Procuring equipment is a necessary part of managing any business, but this is often easier said than done. Your organization works with multiple vendors, which could be both confusing and time-consuming. How does your business manage its vendors, and is there a way to make this easier and more efficient?
Vendor Management Goes Both Ways
You might consider your vendors as assets, but the fact remains that they are also businesses just like yours. This means that, while you are trying to profit from your relationship with them, they are also trying to profit from their relationship with you. This doesn’t mean that this has to be the extent of your relationship with your vendors, but be sure to keep in mind that, ultimately, you are both for-profit institutions.

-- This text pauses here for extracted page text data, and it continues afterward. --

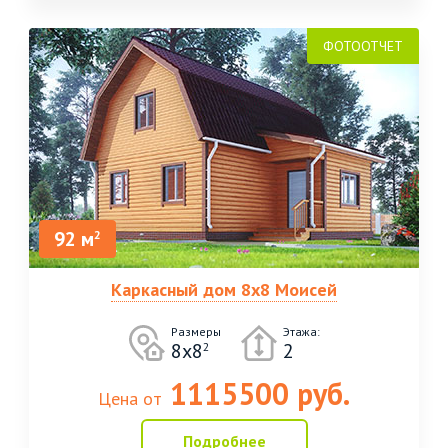
92 м
2
Каркасный дом 8х8 Моисей
Размеры
Этажа:
8х8
2
2
1115500 руб.
Цена от
Подробнее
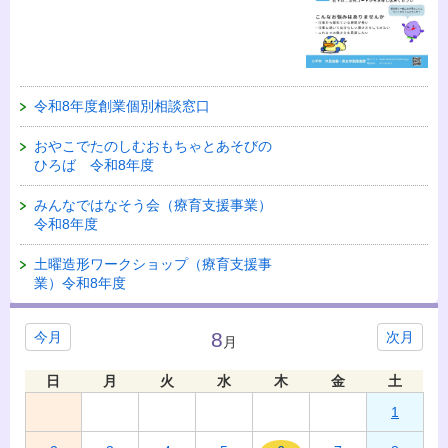
令和8年度創業個別相談窓口
おやこでたのしむおもちゃとあそびの
ひろば 令和8年度
みんなではなそう会（療育支援事業）
令和8年度
土曜造形ワークショップ（療育支援事
業）令和8年度
8
今月
次月
月
日
月
火
水
木
金
土
1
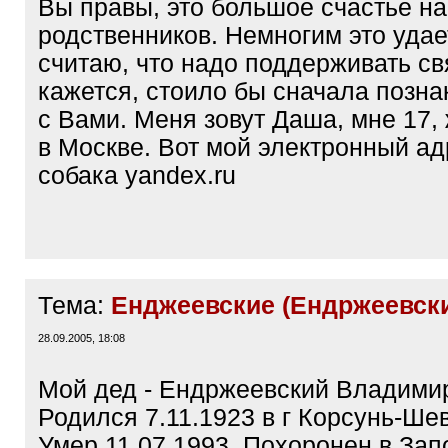
Вы правы, это большое счастье на
родственников. Немногим это удае
считаю, что надо поддерживать св
кажется, стоило бы сначала позн
с Вами. Меня зовут Даша, мне 17, 
в Москве. Вот мой электронный адр
собака yandex.ru
Тема:
Енджеевские (Ендржеевск
28.09.2005, 18:08
Мой дед - Ендржеевский Владимир
Родился 7.11.1923 в г Корсунь-Ше
Умер 11.07.1993. Похоронен в За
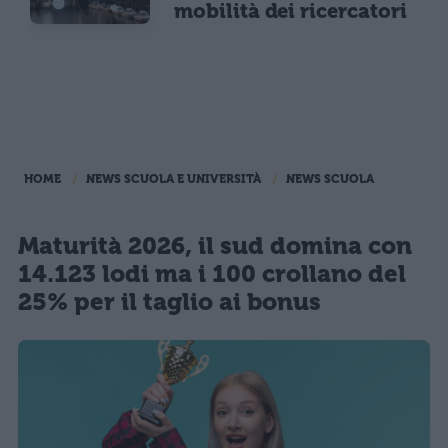
mobilità dei ricercatori
HOME
NEWS SCUOLA E UNIVERSITÀ
NEWS SCUOLA
Maturità 2026, il sud domina con
14.123 lodi ma i 100 crollano del
25% per il taglio ai bonus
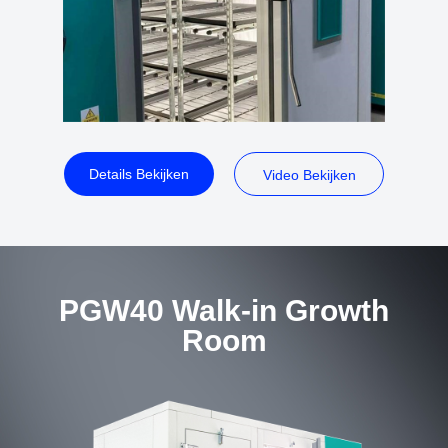
Details Bekijken
Video Bekijken
PGW40 Walk-in Growth
Room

Vendor management isn’t about trying to earn discounts, cut costs, and outsmart the vendors into giving you a deal that’s heavy-handed in your favor. Rather, you want to form a trusting relationship with them so that both of your needs are served adequately. Approaching vendor management in this way can help you better understand the role that vendors play in the success of your organization. Forming this kind of relationship might seem challenging, but you’ll notice that you will receive higher quality of service, friendlier negotiations, and a closer working relationship.

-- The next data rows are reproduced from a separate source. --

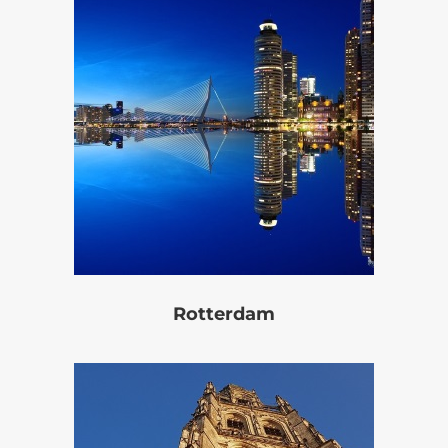
Rotterdam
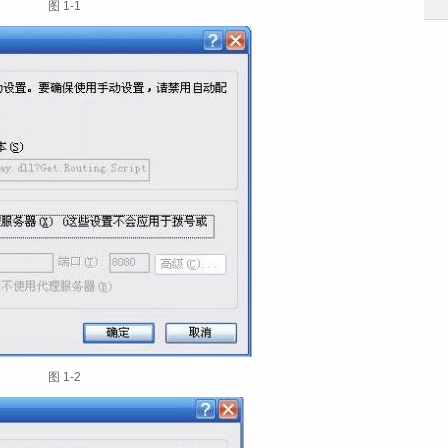
图 1‑1
图 1‑2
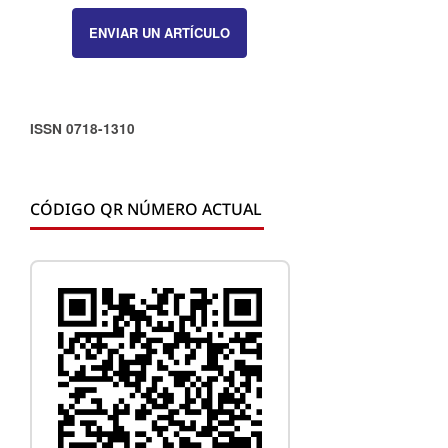
ENVIAR UN ARTÍCULO
ISSN 0718-1310
CÓDIGO QR NÚMERO ACTUAL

How to Find the Right Vendor
Just like any relationship in the business world, there will be good fits that help your business flourish, while there will be bad fits that will cause more friction than progress. We’ll help you choose the right vendors for your business’s needs.

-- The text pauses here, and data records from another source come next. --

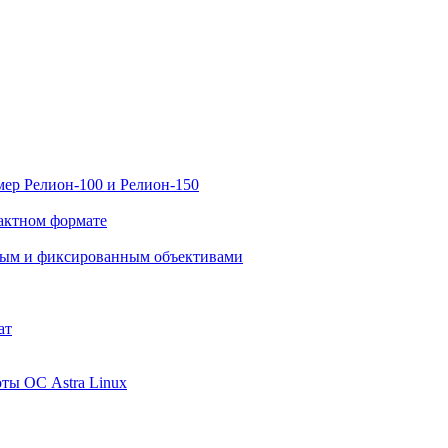
ер Релион-100 и Релион-150
актном формате
нным и фиксированным объективами
ат
ты ОС Astra Linux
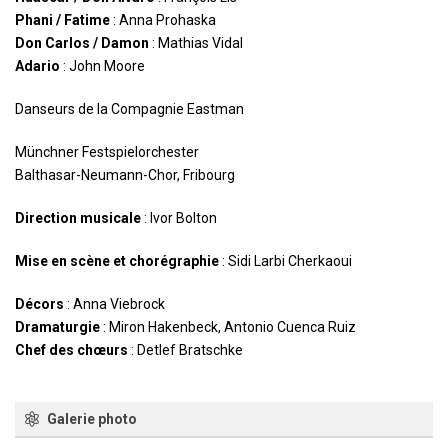
Phani / Fatime
: Anna Prohaska
Don Carlos / Damon
: Mathias Vidal
Adario
: John Moore
Danseurs de la Compagnie Eastman
Münchner Festspielorchester
Balthasar-Neumann-Chor, Fribourg
Direction musicale
: Ivor Bolton
Mise en scène et chorégraphie
: Sidi Larbi Cherkaoui
Décors
: Anna Viebrock
Dramaturgie
: Miron Hakenbeck, Antonio Cuenca Ruiz
Chef des chœurs
: Detlef Bratschke
Galerie photo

- Know what you want from your vendor. Once you’ve decided what role the vendor fulfills for your organization, you can then rank potential vendors in regard to how well they suit your needs.
- Create some documents that you can use to inform vendors of what your business requires:
- Request for Quote: This is helpful when pricing is the biggest pain point.
- Request for Information: Put together this document to see, at a glance, information regarding the market. If what you see is ideal, move on to the next document.
- Request for Proposals: This document allows the vendor to show how they can be beneficial to your organization. You present them with a problem that they then proceed to solve for you. If the document is too detailed or not detailed enough, you might get prospects that provide inaccurate quotes.
Negotiating with Vendors
Ultimately, you want a vendor who is willing to work with your organization to achieve mutual goals. Compromise is an important part of this process, as well as clear communications. After all, nobody wants to work with a vendor who is difficult to work with.
Ensure Ongoing Support As Needed
It’s usually the case that your relationship with a vendor won’t end after the purchase and implementation of a solution. You’ll generally form a service level agreement with your vendor of choice, which will determine how you receive service, how much is covered under your current contract, as well as what’s not covered. Unfortunately, in most cases, this means putting in a support ticket or holding for minutes on end while you’re waiting to get an issue resolved. You don’t have time to waste, so the ideal way to approach this dilemma is to have someone dedicated to dealing with vendors on your side. This way, you’ll always have access to someone who knows and understands your business’s SLAs and warranties, as well as someone who will make endless phone calls so that you don’t have to.